What Agentic Debugging Is Not
It is not running the same prompt again and hoping for different output. Sometimes that works, but it is not debugging — it is retry. Retry is appropriate when the failure is clearly stochastic (a flaky API, a transient timeout). It is inappropriate when the failure is deterministic, because the same inputs will produce the same failure and you will learn nothing.
It is not adding more instructions to the system prompt. A model that misread a schema will not read it correctly because the prompt now says "please read schemas carefully." Instruction escalation is a symptom of not diagnosing root cause. Once you identify what actually went wrong, the fix is usually a targeted change to structure or context, not a more emphatic instruction.
It is not instrumenting everything. Comprehensive logging feels like safety but creates its own problems: context saturation, noise in the trace, slower execution. The right amount of instrumentation is enough to answer "at which step did execution deviate?" without recording every bit of state at every step.
The Summary
Debugging agentic systems requires a different mental model than debugging deterministic programs. The failure is usually not where the error appears. The trace is a sequence of decisions, not a call stack. Context is a resource to manage carefully, not something to maximize. Partial state is often more dangerous than no state.

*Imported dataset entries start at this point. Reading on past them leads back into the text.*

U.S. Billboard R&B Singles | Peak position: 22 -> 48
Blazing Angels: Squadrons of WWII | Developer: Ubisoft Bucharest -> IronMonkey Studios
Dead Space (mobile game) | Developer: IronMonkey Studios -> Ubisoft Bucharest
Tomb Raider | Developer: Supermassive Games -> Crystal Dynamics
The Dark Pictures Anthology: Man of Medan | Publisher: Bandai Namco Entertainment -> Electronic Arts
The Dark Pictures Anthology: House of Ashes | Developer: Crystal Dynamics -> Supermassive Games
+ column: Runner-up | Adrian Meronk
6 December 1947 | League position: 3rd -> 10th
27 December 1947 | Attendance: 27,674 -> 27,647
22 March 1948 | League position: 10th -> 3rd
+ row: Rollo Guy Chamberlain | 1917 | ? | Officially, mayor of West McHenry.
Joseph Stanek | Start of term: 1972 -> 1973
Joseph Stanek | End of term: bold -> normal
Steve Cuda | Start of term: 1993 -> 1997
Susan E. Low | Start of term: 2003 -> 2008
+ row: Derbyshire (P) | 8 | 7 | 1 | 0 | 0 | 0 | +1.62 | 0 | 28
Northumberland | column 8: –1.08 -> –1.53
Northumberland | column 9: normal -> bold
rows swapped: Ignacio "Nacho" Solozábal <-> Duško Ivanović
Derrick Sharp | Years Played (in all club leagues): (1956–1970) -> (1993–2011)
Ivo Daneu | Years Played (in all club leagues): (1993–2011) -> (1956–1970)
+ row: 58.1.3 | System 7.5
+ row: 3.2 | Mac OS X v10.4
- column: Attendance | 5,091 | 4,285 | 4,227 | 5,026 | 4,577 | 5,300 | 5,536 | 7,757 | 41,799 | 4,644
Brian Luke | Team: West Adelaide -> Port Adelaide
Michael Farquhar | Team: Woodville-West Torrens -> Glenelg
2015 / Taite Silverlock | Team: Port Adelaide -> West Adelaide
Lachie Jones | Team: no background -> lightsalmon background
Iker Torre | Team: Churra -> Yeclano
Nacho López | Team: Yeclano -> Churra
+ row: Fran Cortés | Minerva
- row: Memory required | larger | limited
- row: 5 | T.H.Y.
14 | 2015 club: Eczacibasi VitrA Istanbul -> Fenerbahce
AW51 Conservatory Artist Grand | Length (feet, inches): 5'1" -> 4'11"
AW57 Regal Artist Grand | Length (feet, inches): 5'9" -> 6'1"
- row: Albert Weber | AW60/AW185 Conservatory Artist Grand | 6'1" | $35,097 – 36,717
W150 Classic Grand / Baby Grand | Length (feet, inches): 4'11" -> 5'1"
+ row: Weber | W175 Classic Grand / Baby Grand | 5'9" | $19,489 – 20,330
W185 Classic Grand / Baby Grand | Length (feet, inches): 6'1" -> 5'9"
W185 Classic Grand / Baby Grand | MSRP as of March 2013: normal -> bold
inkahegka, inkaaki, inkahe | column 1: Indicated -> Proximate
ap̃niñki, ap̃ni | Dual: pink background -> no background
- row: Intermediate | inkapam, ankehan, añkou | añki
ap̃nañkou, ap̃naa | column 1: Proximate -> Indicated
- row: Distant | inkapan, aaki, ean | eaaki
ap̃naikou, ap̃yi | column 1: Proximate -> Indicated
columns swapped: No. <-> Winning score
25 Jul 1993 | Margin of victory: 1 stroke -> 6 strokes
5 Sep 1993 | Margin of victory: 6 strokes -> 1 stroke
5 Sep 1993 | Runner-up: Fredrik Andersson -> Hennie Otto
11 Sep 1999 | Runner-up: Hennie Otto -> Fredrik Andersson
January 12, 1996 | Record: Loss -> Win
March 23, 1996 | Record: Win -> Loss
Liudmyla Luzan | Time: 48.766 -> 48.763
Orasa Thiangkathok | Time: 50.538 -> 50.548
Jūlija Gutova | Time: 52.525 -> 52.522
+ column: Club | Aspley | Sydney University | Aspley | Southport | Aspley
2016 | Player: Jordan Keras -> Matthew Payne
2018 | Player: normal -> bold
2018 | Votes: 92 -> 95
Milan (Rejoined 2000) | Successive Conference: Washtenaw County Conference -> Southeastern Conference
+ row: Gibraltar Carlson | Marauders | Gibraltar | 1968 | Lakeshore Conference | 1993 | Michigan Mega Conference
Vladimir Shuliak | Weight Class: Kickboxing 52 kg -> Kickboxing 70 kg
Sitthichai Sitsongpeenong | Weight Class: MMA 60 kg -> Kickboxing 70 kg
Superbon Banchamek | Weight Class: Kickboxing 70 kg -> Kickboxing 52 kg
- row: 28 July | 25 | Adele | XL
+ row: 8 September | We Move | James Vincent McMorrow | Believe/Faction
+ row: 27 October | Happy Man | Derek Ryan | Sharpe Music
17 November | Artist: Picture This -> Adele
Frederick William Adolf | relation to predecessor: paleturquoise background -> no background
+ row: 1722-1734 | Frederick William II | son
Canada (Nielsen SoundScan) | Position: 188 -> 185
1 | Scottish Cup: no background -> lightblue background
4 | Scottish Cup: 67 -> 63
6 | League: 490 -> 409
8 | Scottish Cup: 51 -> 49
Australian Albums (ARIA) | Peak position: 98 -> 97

The practical patterns: structured outputs at slice boundaries, narrow context scopes for diagnostic runs, explicit recording of model decisions alongside tool results, and always asking "what assumption is wrong" before "what code is wrong."
The underlying discipline is root cause analysis: follow the chain of causation upstream until you find the decision that should have been different. Then fix that decision, not the symptom it eventually produced.